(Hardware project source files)
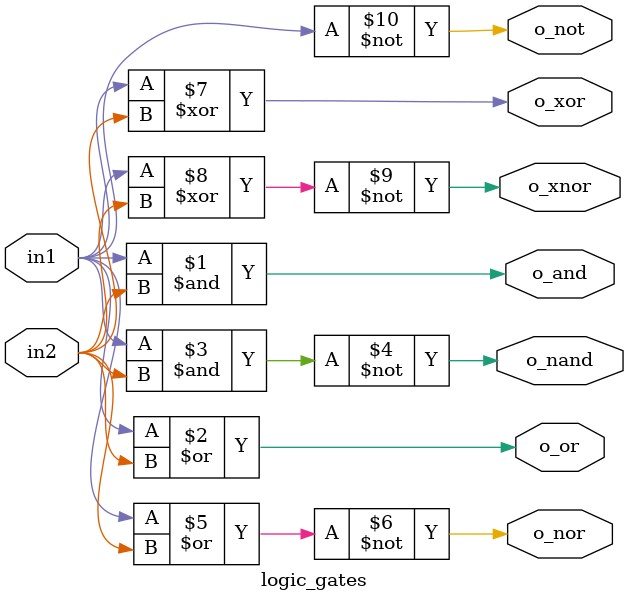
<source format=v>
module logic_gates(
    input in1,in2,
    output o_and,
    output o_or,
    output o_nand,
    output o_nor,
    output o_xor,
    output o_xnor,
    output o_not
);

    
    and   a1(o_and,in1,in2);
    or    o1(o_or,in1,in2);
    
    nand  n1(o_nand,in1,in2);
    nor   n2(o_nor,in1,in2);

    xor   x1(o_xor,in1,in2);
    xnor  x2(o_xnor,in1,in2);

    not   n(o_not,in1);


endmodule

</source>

> [YOUR ASSIGNMENT]:
Your answer must be an exact repeat of the records above, with the pictures left out.

> [EXERCISE RESULT]:
<source format=v>
module logic_gates(
    input in1,in2,
    output o_and,
    output o_or,
    output o_nand,
    output o_nor,
    output o_xor,
    output o_xnor,
    output o_not
);

    
    and   a1(o_and,in1,in2);
    or    o1(o_or,in1,in2);
    
    nand  n1(o_nand,in1,in2);
    nor   n2(o_nor,in1,in2);

    xor   x1(o_xor,in1,in2);
    xnor  x2(o_xnor,in1,in2);

    not   n(o_not,in1);


endmodule

</source>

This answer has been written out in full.